I’ve really tried to think back to consider this and I’ll have to give it some thought because this will undoubtly come up in therapy. It was ok but my dad shouted a lot and he is a very difficult man to like. I can’t really remember what my relationship with him was like growing up. My mum was quite warmish and always available but I think general life stresses did sometimes impact how she cared for us at times. Nothing massively traumatic but I imagine how I am now is because of how my dad is.

OP posts:
bluedabadeedabadoo · 27/11/2025 11:29

Palourdes · 27/11/2025 11:15

Well, it’s good that you’ve arranged to have therapy. Do you know how long you will have to wait? Hopefully you will gel well with the therapist and be able to work hard on unpicking this ingrained behaviour. The only other thing I’d do now in your shoes is acknowledge that I’m not in the right headspace for a relationship and remove that trigger for now.

Between December and march.
i have been single for 6 years not even with any dating.
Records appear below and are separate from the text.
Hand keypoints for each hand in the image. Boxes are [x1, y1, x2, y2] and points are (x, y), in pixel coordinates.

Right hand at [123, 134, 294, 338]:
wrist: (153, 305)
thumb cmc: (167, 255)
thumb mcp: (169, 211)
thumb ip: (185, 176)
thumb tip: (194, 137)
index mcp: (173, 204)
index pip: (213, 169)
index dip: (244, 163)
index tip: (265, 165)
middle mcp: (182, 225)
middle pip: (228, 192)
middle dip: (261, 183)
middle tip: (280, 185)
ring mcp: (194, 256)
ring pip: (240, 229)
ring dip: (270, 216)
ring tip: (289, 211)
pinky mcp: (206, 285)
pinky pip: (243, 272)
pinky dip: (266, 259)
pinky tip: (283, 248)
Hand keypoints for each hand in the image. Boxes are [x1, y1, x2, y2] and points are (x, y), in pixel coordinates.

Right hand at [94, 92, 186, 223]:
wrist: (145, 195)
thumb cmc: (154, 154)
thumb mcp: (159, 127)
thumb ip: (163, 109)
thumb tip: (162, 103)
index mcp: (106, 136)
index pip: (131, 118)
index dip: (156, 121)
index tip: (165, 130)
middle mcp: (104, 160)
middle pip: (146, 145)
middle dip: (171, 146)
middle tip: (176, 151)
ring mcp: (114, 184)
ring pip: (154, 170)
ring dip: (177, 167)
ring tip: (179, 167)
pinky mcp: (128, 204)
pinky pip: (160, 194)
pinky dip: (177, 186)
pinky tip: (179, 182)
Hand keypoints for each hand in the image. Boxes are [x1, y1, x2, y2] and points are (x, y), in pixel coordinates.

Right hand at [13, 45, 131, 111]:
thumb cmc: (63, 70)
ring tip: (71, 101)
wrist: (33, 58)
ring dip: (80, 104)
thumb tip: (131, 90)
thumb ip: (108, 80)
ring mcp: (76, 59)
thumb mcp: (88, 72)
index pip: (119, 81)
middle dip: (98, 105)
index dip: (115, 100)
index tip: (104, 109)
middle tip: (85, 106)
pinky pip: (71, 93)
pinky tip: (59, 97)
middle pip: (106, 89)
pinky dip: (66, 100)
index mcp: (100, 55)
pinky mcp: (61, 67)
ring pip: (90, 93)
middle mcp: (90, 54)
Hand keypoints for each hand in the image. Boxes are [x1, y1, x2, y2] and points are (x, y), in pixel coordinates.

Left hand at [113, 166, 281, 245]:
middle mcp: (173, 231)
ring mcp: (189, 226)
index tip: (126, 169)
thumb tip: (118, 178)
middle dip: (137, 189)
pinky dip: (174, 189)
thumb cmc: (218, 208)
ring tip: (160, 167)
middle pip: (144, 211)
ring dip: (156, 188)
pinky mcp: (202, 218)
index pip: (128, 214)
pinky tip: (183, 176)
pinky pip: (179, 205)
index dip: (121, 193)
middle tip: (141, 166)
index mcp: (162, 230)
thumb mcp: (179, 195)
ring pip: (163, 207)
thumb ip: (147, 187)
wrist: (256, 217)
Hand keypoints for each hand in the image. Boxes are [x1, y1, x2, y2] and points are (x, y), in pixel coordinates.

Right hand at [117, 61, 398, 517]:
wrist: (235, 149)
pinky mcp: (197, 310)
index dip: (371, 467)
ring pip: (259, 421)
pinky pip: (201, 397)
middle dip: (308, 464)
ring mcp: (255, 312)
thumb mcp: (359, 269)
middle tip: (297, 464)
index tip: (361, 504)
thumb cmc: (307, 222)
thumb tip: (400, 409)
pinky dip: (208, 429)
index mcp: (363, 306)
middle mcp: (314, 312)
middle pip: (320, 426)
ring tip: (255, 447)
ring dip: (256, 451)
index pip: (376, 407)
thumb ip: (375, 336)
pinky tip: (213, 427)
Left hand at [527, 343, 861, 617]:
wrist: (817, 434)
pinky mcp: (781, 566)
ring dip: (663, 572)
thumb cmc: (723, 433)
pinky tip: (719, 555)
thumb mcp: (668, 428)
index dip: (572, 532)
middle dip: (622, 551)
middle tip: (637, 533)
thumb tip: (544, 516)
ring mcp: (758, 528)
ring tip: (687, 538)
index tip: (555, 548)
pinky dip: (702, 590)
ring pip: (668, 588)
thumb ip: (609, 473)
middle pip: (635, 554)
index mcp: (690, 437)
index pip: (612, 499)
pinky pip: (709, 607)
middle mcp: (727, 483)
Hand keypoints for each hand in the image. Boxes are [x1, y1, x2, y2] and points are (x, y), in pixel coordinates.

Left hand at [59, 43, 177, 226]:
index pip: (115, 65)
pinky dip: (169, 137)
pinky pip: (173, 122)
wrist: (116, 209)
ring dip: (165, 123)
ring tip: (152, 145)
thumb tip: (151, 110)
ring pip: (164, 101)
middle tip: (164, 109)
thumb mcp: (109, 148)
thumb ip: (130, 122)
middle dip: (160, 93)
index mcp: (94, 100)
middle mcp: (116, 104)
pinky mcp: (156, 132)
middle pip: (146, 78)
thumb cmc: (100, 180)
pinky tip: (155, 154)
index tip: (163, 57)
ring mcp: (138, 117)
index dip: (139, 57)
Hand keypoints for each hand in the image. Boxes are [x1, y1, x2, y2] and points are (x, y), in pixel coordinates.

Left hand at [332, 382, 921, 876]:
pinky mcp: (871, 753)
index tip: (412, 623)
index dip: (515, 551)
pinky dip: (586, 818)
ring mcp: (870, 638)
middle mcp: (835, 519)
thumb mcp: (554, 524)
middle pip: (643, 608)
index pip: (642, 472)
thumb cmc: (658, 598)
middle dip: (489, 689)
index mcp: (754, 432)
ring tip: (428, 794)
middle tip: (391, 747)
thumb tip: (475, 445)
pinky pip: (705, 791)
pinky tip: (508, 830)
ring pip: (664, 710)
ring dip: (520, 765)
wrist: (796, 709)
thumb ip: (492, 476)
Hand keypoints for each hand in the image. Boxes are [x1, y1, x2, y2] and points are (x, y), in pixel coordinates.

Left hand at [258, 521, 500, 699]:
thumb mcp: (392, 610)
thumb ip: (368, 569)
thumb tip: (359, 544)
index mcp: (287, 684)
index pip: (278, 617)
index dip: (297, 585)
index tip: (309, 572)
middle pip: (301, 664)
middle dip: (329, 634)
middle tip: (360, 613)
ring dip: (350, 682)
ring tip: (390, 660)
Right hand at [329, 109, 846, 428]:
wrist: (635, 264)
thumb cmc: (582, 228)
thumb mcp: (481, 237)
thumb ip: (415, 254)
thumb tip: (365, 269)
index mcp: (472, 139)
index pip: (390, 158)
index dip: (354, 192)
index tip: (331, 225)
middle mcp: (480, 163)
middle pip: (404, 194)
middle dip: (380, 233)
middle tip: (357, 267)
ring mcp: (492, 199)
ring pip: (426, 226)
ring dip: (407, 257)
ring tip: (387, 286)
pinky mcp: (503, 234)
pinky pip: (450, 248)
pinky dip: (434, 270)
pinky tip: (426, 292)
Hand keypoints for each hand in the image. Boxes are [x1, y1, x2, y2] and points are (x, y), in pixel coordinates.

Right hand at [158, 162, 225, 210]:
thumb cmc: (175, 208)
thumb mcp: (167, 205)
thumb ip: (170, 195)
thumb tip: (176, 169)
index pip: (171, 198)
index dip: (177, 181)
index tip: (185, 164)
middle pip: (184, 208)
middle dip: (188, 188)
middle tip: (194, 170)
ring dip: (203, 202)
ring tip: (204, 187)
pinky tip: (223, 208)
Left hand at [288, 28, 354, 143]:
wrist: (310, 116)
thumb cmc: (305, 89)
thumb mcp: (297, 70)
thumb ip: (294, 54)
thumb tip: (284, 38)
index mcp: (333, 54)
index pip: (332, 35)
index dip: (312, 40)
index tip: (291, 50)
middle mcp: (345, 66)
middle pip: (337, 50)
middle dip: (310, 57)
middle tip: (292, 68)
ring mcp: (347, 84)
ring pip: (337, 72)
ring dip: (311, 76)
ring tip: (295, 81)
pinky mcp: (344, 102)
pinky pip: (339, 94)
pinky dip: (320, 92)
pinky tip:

I then started to date in the summer thinking I was in a better place. This ended after a few dates, mostly because of my rejecting before I was rejected myself. I realised I needed to stay not date and get help which is when I referred for therapy. In the mean time someone contacted me who I’d matched with in the summer and he was just perfect on paper and lovely hence why I’ve given it a go. Twice over the past 48 hours I’ve nearly thrown the towel in due to my anxiety but then on the other hand I think it’s such a shame as this person could be the right person for me and I wouldn’t want to waste this opportunity. I don’t know what the right thing is to do. I suppose I’m hoping for some ways to help me manage pending counselling (which won’t be an overnight fix).

OP posts:
Eyesopenwideawake · 27/11/2025 11:32

Very probably. Many people assume that when you talk about adult problems being linked to childhood experiences that there must have been some sort of abuse or trauma but that's (thankfully) not usually the case. It's the underlying tension of a difficult marriage or unreasonable parent/grandparent relationship that impact the understanding of what's normal in the child's mind.